Data listing -
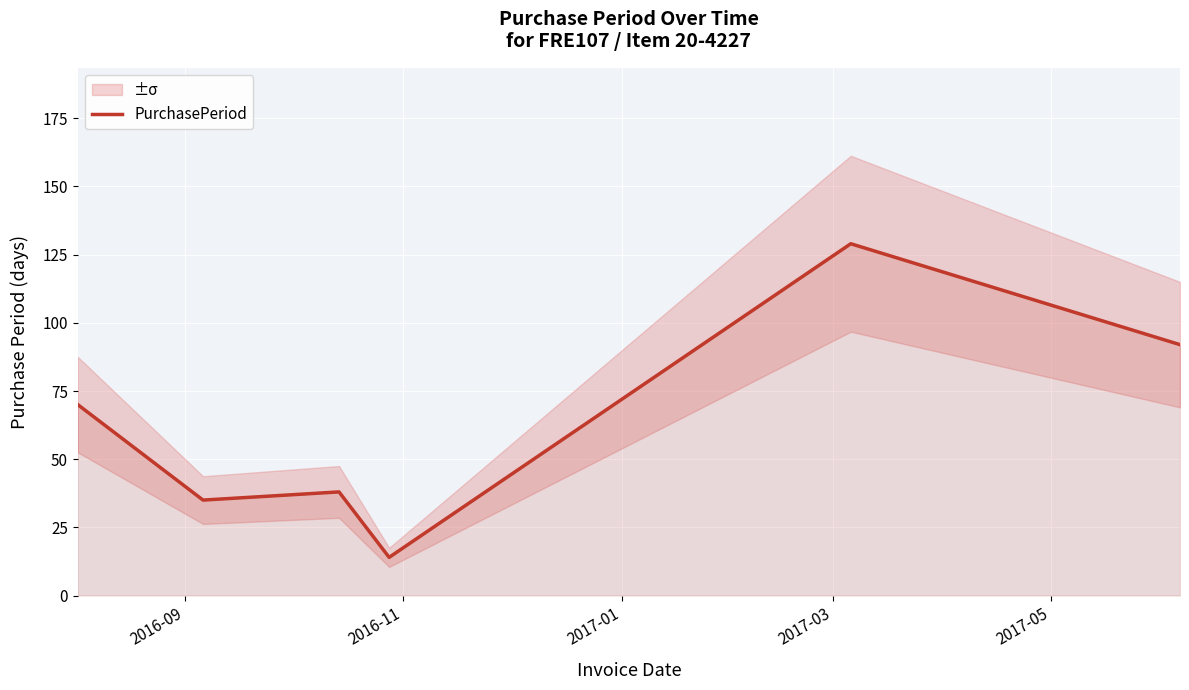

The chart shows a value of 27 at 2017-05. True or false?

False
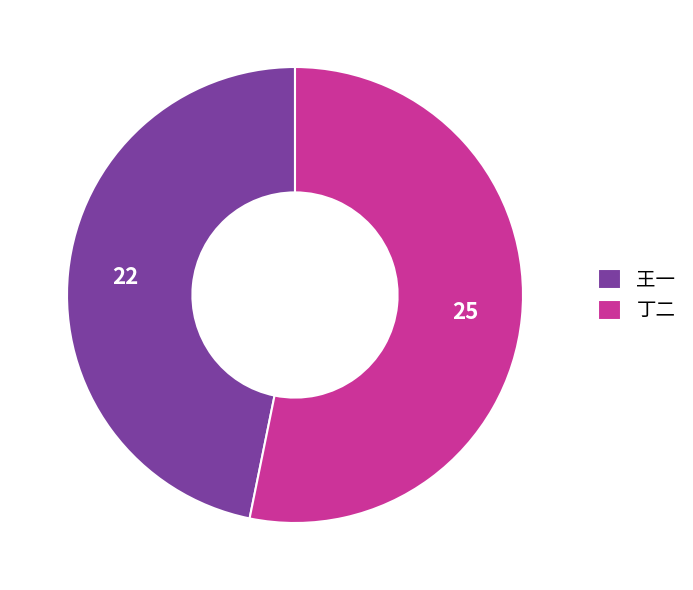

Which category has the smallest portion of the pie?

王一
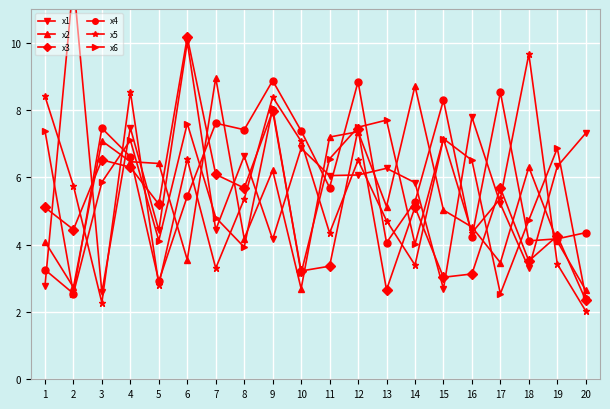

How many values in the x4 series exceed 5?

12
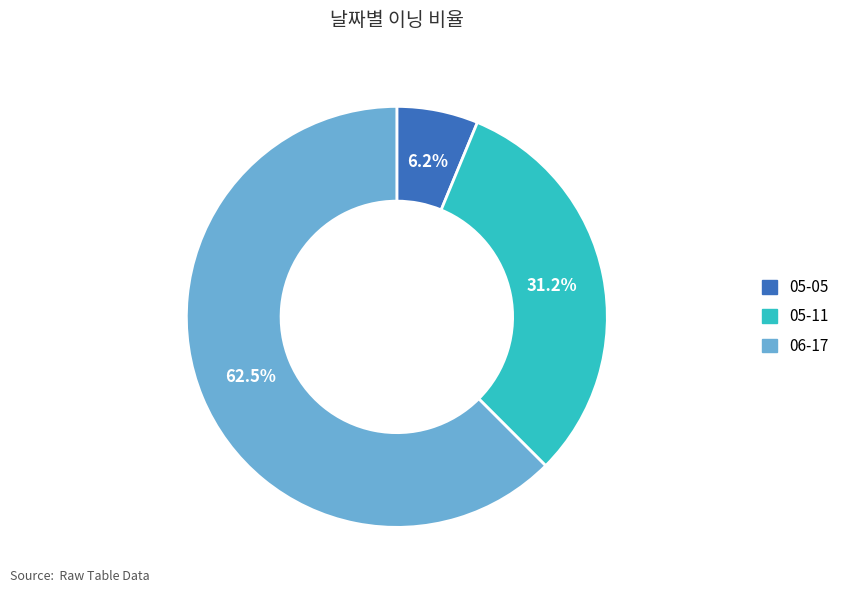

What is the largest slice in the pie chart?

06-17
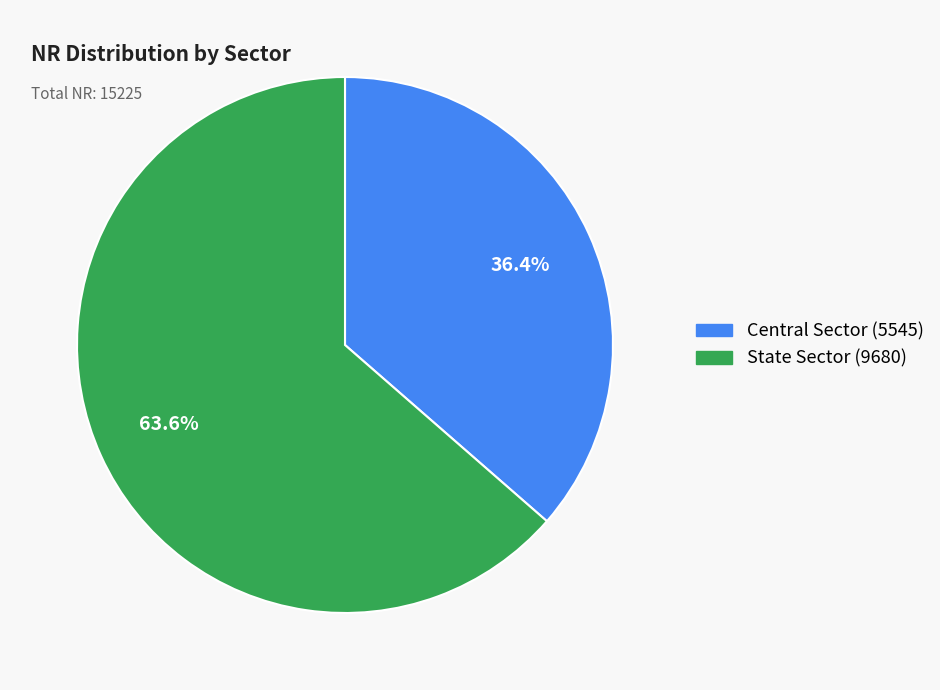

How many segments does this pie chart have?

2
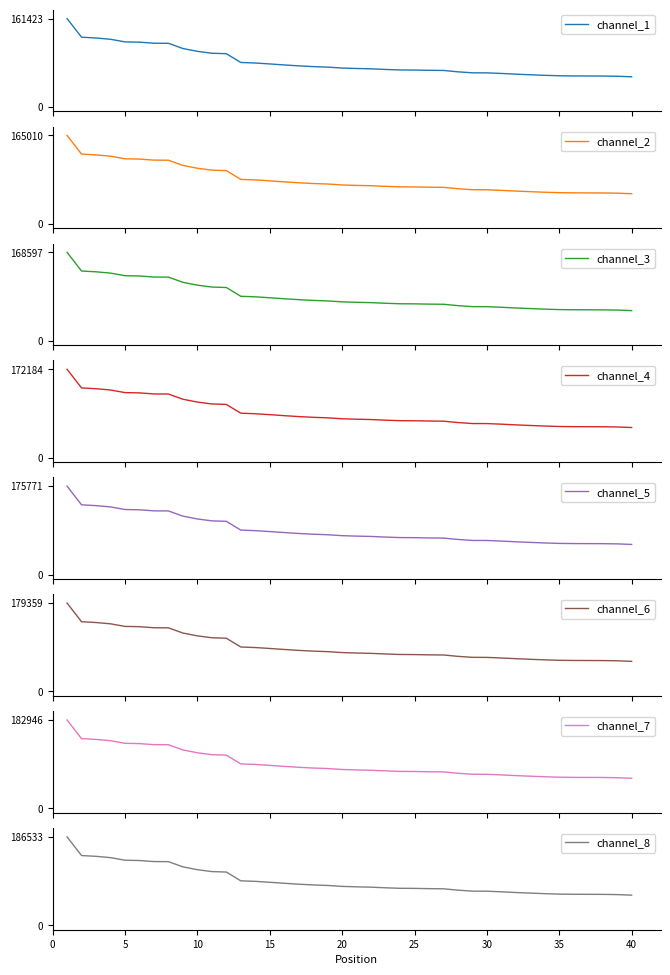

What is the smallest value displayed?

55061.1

About this task - Copy out the data above word for word, omitting the pictures.

Task solution -
The chart shows a value of 27 at 2017-05. True or false?

False

Which category has the smallest portion of the pie?

王一

How many values in the x4 series exceed 5?

12

What is the largest slice in the pie chart?

06-17

How many segments does this pie chart have?

2

What is the smallest value displayed?

55061.1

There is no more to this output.